Auf Fotos in sozialen Netzwerken waren große Flammen zu sehen. Die Politikerin Metakse Akopjan erklärte, an dem Lager hätten zum Zeitpunkt des Unglücks viele Menschen für Benzin angestanden, weil sie mit Autos vor den Aserbaidschanern nach Armenien fliehen wollten. Ob die Armenier nun ihre verletzten Landsleute ausgerechnet in die Obhut des verfeindeten und autoritär geführten Aserbaidschans geben wollen, ist fraglich.

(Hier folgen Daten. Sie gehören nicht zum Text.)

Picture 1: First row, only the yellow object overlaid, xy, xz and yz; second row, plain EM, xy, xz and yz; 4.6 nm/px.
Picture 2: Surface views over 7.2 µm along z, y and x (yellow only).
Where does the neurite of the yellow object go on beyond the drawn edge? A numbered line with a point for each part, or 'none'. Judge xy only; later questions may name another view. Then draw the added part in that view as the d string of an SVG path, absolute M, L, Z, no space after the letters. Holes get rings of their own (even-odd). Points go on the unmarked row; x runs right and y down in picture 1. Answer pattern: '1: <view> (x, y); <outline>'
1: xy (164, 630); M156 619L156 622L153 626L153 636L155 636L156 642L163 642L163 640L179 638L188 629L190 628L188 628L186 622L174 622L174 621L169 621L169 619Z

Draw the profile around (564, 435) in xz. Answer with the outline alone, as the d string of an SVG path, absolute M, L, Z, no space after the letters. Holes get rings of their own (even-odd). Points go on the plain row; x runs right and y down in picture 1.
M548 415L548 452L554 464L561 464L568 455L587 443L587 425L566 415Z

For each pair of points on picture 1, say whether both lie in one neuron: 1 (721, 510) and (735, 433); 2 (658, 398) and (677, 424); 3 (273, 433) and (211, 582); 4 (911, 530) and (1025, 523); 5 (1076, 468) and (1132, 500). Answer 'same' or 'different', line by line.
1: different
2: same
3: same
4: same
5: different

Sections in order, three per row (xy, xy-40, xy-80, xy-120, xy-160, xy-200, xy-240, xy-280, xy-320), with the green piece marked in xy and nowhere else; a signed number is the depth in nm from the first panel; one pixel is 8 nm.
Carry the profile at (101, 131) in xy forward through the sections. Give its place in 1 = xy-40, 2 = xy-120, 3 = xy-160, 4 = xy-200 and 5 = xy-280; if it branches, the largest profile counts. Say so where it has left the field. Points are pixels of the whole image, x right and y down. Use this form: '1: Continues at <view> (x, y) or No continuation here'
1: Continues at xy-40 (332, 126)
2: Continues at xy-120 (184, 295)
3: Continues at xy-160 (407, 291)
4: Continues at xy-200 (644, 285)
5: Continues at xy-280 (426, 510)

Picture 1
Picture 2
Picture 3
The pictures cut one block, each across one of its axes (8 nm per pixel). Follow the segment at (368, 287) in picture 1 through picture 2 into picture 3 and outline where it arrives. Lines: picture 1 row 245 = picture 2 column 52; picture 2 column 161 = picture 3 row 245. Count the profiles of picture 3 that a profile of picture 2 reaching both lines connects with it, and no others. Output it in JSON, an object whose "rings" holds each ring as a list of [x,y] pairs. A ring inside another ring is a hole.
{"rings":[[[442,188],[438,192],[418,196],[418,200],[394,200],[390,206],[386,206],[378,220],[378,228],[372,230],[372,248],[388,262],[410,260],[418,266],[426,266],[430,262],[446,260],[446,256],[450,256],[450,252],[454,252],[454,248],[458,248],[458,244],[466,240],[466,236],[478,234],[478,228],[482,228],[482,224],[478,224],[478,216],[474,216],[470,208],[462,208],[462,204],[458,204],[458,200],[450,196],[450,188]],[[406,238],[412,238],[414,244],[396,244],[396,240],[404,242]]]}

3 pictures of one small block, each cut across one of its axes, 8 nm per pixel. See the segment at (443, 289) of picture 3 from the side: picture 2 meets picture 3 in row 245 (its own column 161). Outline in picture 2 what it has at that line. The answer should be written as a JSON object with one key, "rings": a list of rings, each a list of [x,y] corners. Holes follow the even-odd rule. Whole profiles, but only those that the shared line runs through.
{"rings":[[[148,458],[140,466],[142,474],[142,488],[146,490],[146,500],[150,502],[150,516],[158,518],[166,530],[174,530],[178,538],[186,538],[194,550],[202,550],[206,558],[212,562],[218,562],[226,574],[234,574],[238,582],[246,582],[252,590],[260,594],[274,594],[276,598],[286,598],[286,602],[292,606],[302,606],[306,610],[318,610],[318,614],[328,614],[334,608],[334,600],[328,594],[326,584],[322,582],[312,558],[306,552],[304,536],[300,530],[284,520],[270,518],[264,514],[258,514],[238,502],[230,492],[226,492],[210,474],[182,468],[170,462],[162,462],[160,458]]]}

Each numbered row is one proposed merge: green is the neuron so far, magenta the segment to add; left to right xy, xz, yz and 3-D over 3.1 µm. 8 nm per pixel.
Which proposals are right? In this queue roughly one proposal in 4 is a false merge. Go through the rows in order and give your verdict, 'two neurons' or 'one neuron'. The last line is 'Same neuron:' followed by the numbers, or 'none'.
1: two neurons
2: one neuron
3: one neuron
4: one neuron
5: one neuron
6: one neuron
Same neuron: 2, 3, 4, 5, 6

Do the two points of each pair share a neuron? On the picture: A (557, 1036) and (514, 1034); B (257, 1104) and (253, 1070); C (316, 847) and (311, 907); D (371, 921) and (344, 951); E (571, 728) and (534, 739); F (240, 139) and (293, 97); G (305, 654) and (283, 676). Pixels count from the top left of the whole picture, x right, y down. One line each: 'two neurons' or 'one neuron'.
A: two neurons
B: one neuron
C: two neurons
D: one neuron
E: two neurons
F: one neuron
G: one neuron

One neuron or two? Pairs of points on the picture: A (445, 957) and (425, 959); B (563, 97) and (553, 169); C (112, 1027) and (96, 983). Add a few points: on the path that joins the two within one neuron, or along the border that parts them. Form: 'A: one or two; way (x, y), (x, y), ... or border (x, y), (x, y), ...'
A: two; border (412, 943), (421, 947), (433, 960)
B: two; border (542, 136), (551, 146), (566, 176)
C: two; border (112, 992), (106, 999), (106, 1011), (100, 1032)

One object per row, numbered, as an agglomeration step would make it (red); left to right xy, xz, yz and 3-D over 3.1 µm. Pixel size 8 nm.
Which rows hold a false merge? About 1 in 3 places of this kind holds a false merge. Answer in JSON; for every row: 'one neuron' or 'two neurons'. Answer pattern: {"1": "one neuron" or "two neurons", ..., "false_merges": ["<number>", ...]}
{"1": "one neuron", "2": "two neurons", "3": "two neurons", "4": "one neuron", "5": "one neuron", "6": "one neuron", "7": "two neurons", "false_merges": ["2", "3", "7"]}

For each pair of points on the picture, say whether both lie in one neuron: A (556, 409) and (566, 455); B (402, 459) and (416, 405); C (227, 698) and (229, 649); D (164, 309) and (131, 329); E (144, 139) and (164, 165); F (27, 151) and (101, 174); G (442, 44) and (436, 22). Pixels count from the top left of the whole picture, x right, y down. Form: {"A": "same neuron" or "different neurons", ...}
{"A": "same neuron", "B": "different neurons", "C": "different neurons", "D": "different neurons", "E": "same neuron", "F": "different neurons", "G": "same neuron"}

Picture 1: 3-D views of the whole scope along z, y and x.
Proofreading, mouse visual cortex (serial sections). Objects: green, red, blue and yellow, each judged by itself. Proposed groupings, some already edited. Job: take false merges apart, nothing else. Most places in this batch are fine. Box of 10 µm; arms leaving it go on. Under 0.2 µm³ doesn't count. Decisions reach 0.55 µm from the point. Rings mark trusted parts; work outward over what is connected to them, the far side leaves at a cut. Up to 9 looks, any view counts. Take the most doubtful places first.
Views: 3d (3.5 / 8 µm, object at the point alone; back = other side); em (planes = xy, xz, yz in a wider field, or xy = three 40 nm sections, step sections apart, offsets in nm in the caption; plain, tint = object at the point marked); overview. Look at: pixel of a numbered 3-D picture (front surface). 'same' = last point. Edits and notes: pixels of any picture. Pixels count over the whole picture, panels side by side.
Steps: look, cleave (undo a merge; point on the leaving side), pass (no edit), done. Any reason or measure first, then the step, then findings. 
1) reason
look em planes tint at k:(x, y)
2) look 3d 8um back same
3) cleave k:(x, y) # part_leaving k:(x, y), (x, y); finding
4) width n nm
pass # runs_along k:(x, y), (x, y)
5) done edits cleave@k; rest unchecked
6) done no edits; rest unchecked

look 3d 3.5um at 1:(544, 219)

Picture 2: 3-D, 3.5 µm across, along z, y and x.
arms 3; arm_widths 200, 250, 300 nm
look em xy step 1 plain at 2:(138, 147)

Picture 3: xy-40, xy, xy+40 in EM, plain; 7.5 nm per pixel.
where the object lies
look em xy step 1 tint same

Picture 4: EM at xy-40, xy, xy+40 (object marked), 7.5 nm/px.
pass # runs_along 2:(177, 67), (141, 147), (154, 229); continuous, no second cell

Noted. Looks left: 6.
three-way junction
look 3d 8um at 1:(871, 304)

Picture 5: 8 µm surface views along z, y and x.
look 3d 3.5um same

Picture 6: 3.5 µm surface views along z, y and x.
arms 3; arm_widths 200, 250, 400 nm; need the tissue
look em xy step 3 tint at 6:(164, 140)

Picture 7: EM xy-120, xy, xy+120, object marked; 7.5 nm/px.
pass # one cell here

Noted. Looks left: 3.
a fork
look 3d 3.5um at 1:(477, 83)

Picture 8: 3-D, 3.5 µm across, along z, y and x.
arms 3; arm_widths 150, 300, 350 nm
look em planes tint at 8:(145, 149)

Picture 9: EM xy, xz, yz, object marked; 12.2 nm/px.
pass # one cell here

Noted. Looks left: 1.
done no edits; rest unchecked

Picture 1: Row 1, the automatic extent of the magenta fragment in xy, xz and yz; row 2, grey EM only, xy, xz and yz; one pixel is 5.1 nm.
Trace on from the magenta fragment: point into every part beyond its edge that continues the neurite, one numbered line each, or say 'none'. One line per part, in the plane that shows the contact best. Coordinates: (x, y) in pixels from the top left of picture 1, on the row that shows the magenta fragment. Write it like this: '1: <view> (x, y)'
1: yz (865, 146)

Medikamente und Hilfsgüter sind nach Blockade durch Aserbaidschan knapp

Die Lage für die Menschen in Bergkarabach ist prekär. Nachdem Aserbaidschan in der vergangenen Woche die überwiegend von Armeniern bewohnte Kaukasusregion angegriffen hatte, ergaben sich die örtlichen Behörden. Tausende Menschen versuchen seither, aus ihrer Heimat zu fliehen. Die armenische Regierung meldet, dass bis Dienstag bereits 13.350 Geflüchtete in Armenien angekommen seien. Insgesamt wird die Zahl der Bewohner in Bergkarabach auf 120.000 geschätzt.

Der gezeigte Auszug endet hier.